= 1913 in archaeology =

Below are notable events in archaeology that occurred in 1913.

==Excavations==
- Excavations at Shechem by a German team begin.
- Excavations at Etemenanki by Robert Koldewey begin.
- Excavations at City of David, Jerusalem, by Raymond Weill begin.

==Publications==
- April National Geographic Magazine is entirely devoted to the discoveries of Hiram Bingham III at Machu Picchu.
- E. Thurlow Leeds - The Archaeology of the Anglo-Saxon Settlements.

==Finds==
- Remains of the 14th century David's Tower at Edinburgh Castle, Scotland, are discovered.
- The Theodotos inscription is discovered in the City of David.

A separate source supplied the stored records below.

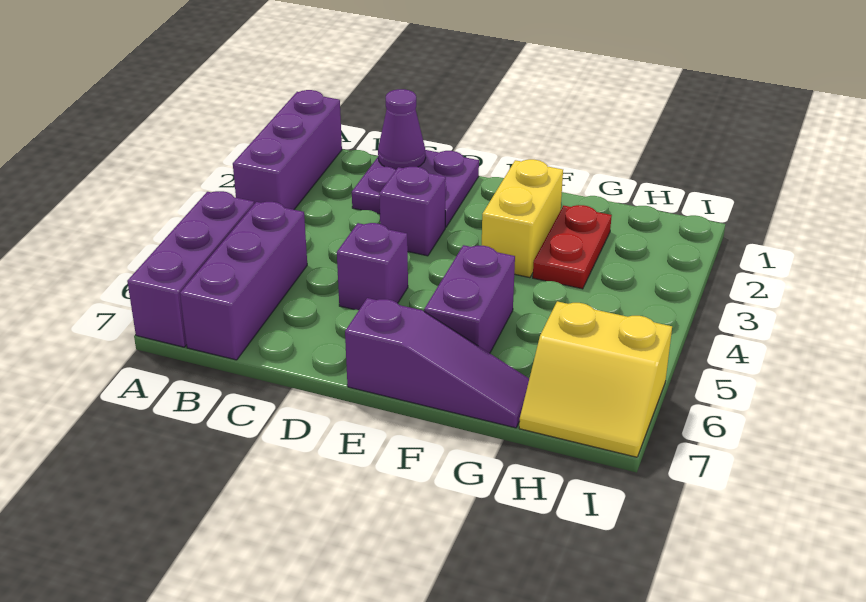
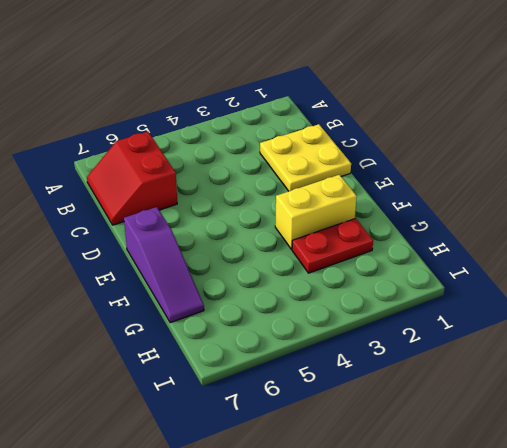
red 2x2 slope [87,132,177,225] -> purple 1x3 brick [180,202,307,360]
yellow 2x2 plate [260,124,351,191] -> purple 2x2 plate [352,150,479,228]
none -> purple 1x3 brick [233,90,342,210]
none -> purple 1x3 brick [127,191,254,347]
none -> purple 1x1 brick [379,167,446,256]

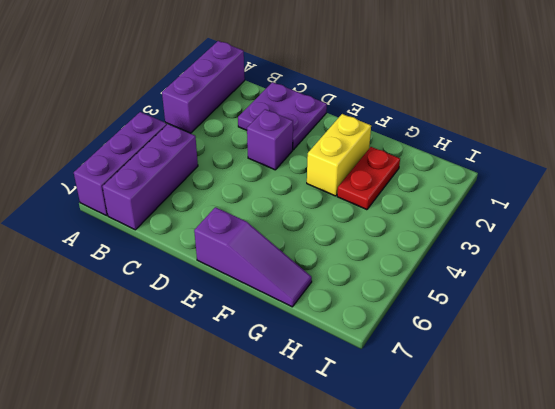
none -> purple 1x1 brick [337,223,408,310]
none -> purple 1x2 brick [424,245,515,353]
none -> yellow 2x2 slope [519,301,672,457]

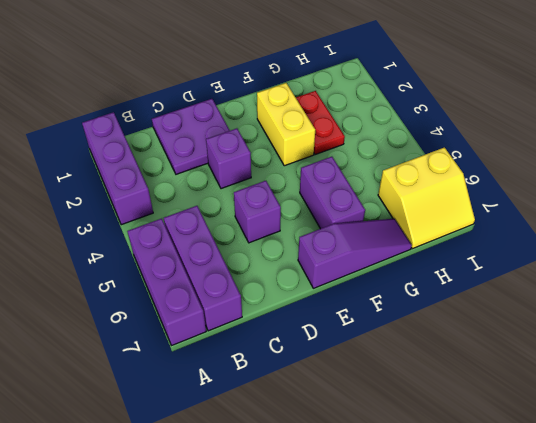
none -> purple 1x1 cone [378,89,426,170]

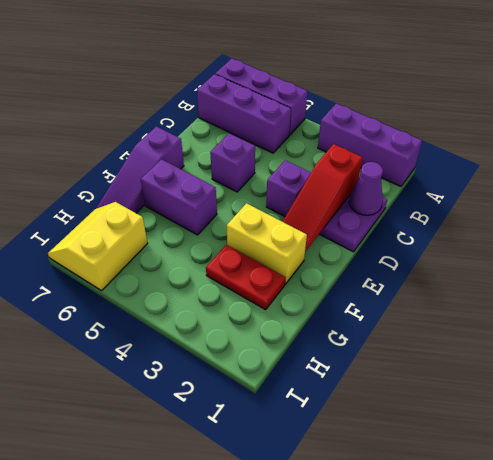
red 1x3 slope [283,144,363,251] -> none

Dating to the 1st century BCE/CE, it remains the earliest archaeological evidence for a synagogue in Jerusalem.

==Events==
- The Neolithic site at Skara Brae on Mainland, Orkney (Scotland) is plundered.

==Births==
- February 6 - Mary Leakey, English paleoanthropologist working in Africa (d. 1996).
- March 7 - Gordon Willey, American archaeologist working in the Americas (d. 2002).
- November 12 - Kenneth Steer, British archaeologist and British Army officer (d. 2007).

==Deaths==
- April 19 - Hugo Winckler, German Assyriologist (b. 1863).
- May 28 - John Lubbock, 1st Baron Avebury, English prehistorian (b. 1834).